The conversation went everywhere, in the way the best ones do, somebody refilling a glass and pulling a new thread every time it seemed about to wind down. Through deep language barriers, we managed a broad range of topics. The benefits of raising kids who travel. What it actually feels like to be Georgian right now, in a country that remains roughly twenty percent occupied, with the regions of South Ossetia and Abkhazia carved out of Georgian territory and held by their grumpy Russian neighbor to the north, whose intentions are anyone’s guess. There is no softening it: Russia is the aggressor in that story, and sitting in a Georgian family’s Italian courtyard drinking wine they made with their neighbors, the occupation stops being an abstraction on a map and becomes a thing pressing on real people’s lives. We talked about the strange luxury of being from a country whose nearest geographic threat is an ill-tempered Canadian goose, and about the small, daily acts of resilience this family folds into ordinary life without ever calling them that. We did not get to bed until well after midnight. Not ideal, and entirely worth it.

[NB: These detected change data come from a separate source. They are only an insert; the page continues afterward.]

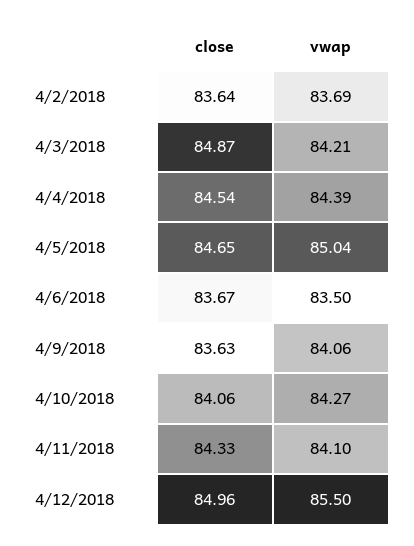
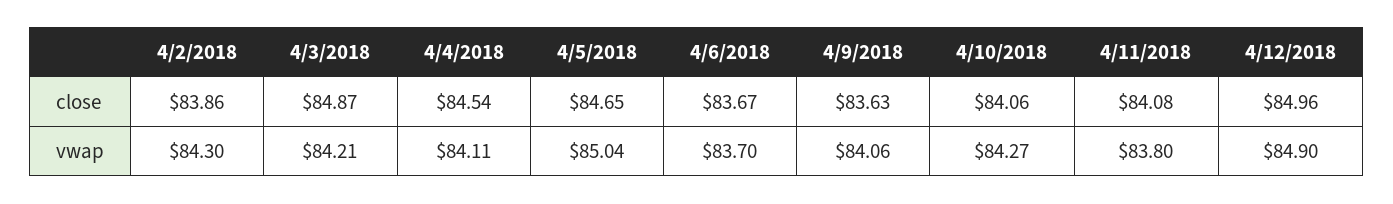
close, 4/2/2018: 83.64 -> 83.86
vwap, 4/2/2018: 83.69 -> 84.3
vwap, 4/4/2018: 84.39 -> 84.11
vwap, 4/6/2018: 83.5 -> 83.7
close, 4/11/2018: 84.33 -> 84.08
vwap, 4/11/2018: 84.1 -> 83.8
vwap, 4/12/2018: 85.5 -> 84.9

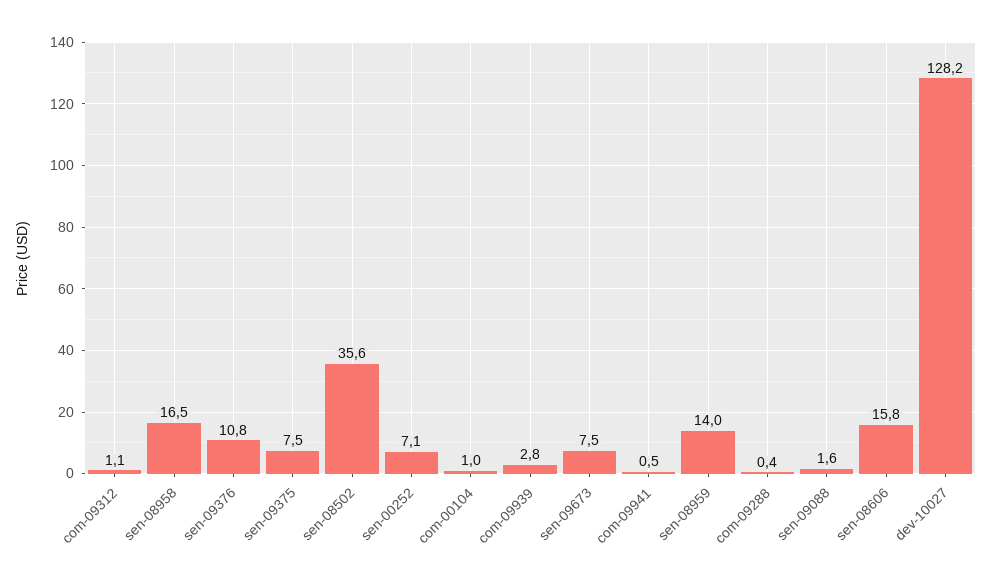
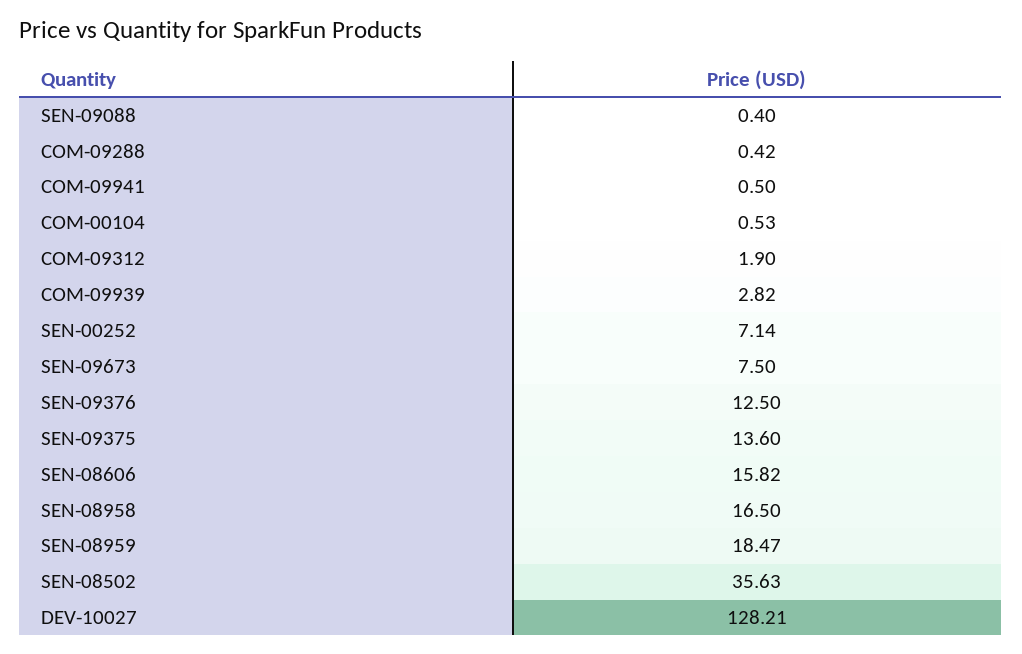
com-09312: 1.1 -> 1.9
sen-09376: 10.8 -> 12.5
sen-09375: 7.5 -> 13.6
com-00104: 1 -> 0.53
sen-08959: 14 -> 18.47
sen-09088: 1.6 -> 0.4

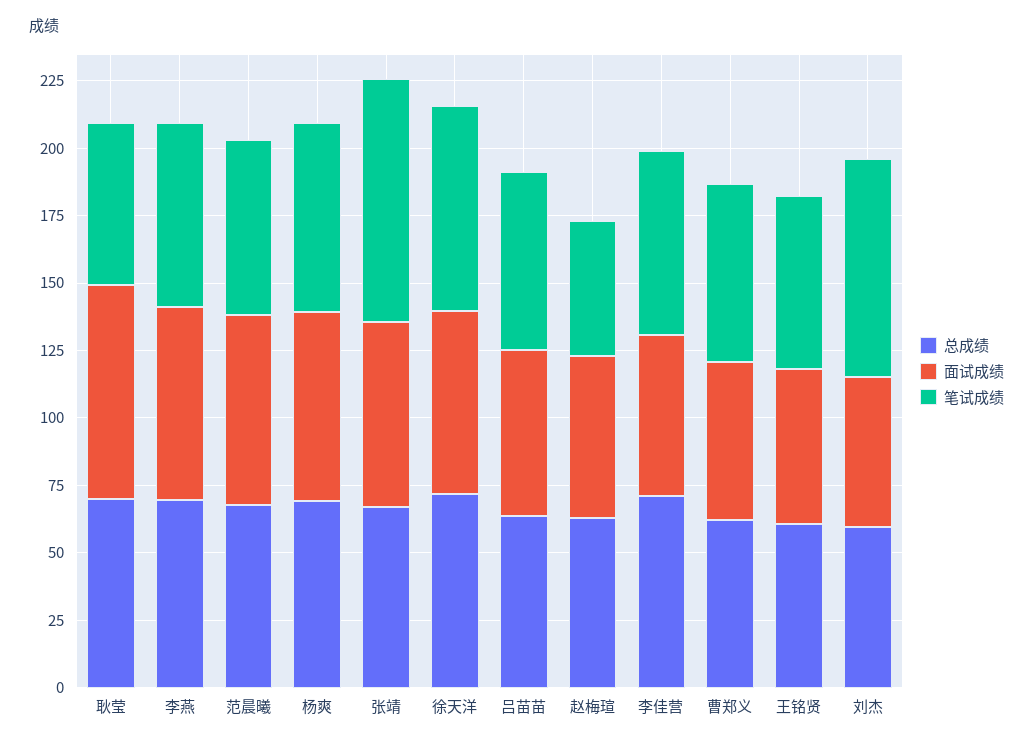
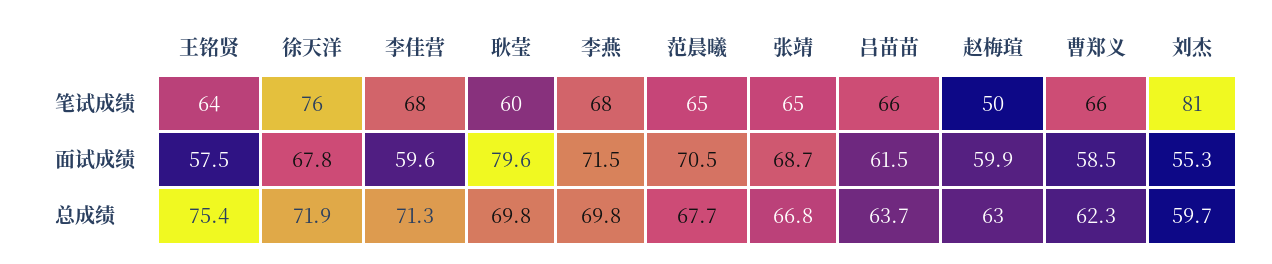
总成绩, 杨爽: 70 -> none
面试成绩, 杨爽: 70 -> none
笔试成绩, 杨爽: 70 -> none
笔试成绩, 张靖: 90 -> 65
总成绩, 王铭贤: 60 -> 75.4

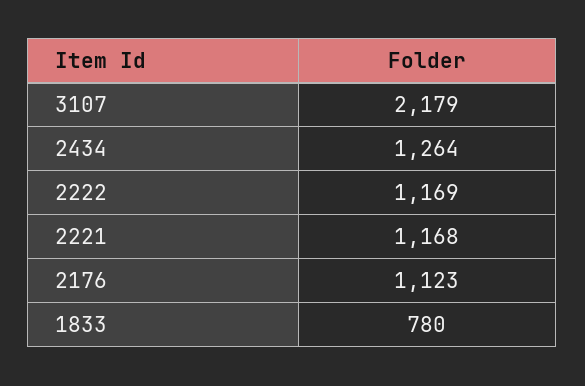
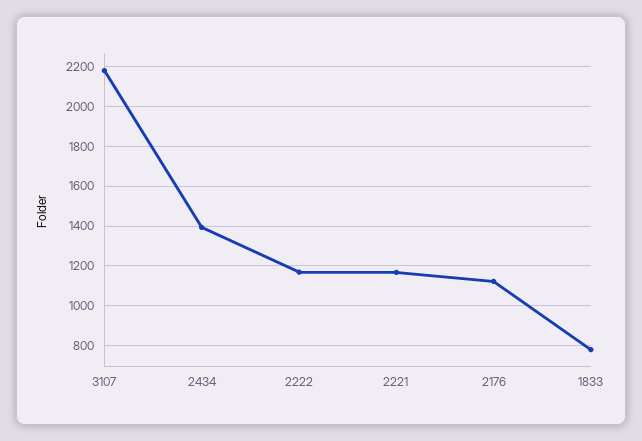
2434: 1264 -> 1400

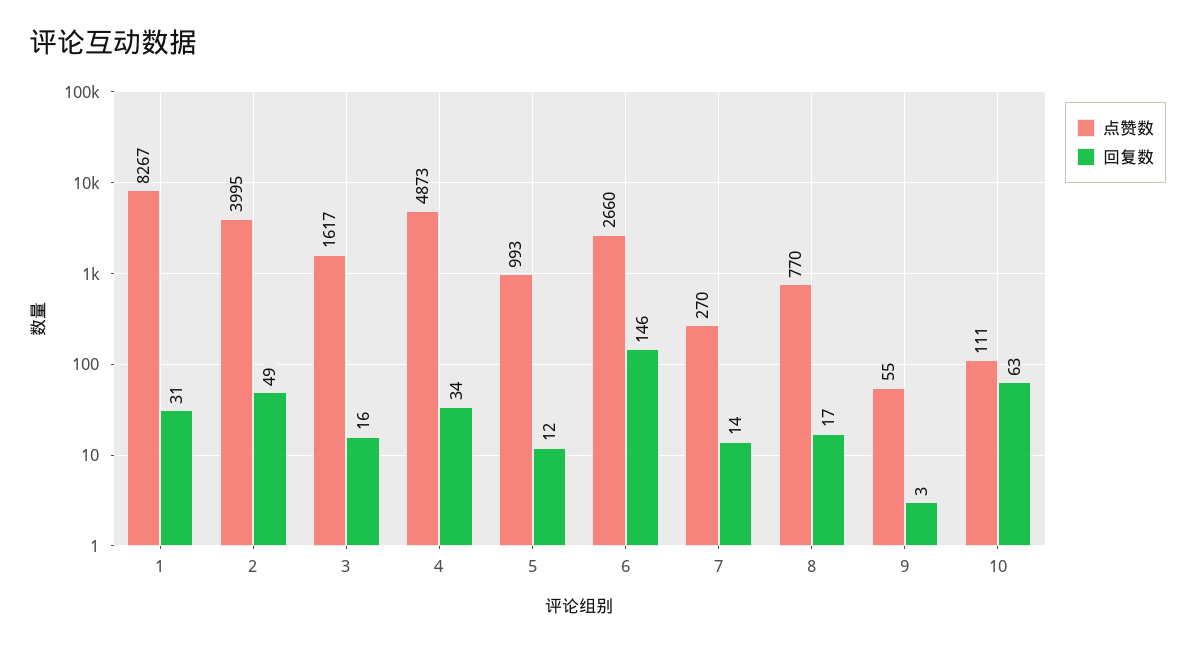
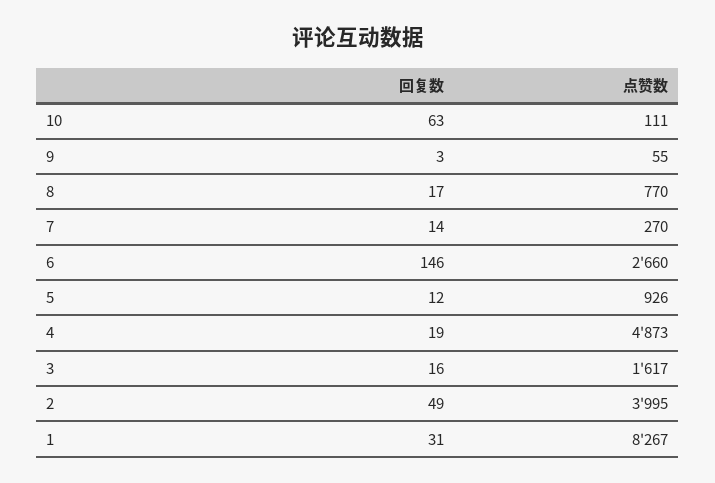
回复数, 4: 34 -> 19
点赞数, 5: 993 -> 926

That is what Kutaisi gave us. Not just the kebabs and the cathedrals and the Soviet mosaics, though those were all wonderful, but a courtyard where neighbors are family. A family who shares no language with us still managed, over homemade wine and a bowl of cherries, to tell us almost everything about what it means to love a small country with a difficult neighbor. 

We came for two days of sightseeing. We left having been, however briefly, folded in.  The hugs from Marina when we left were the cherry on top.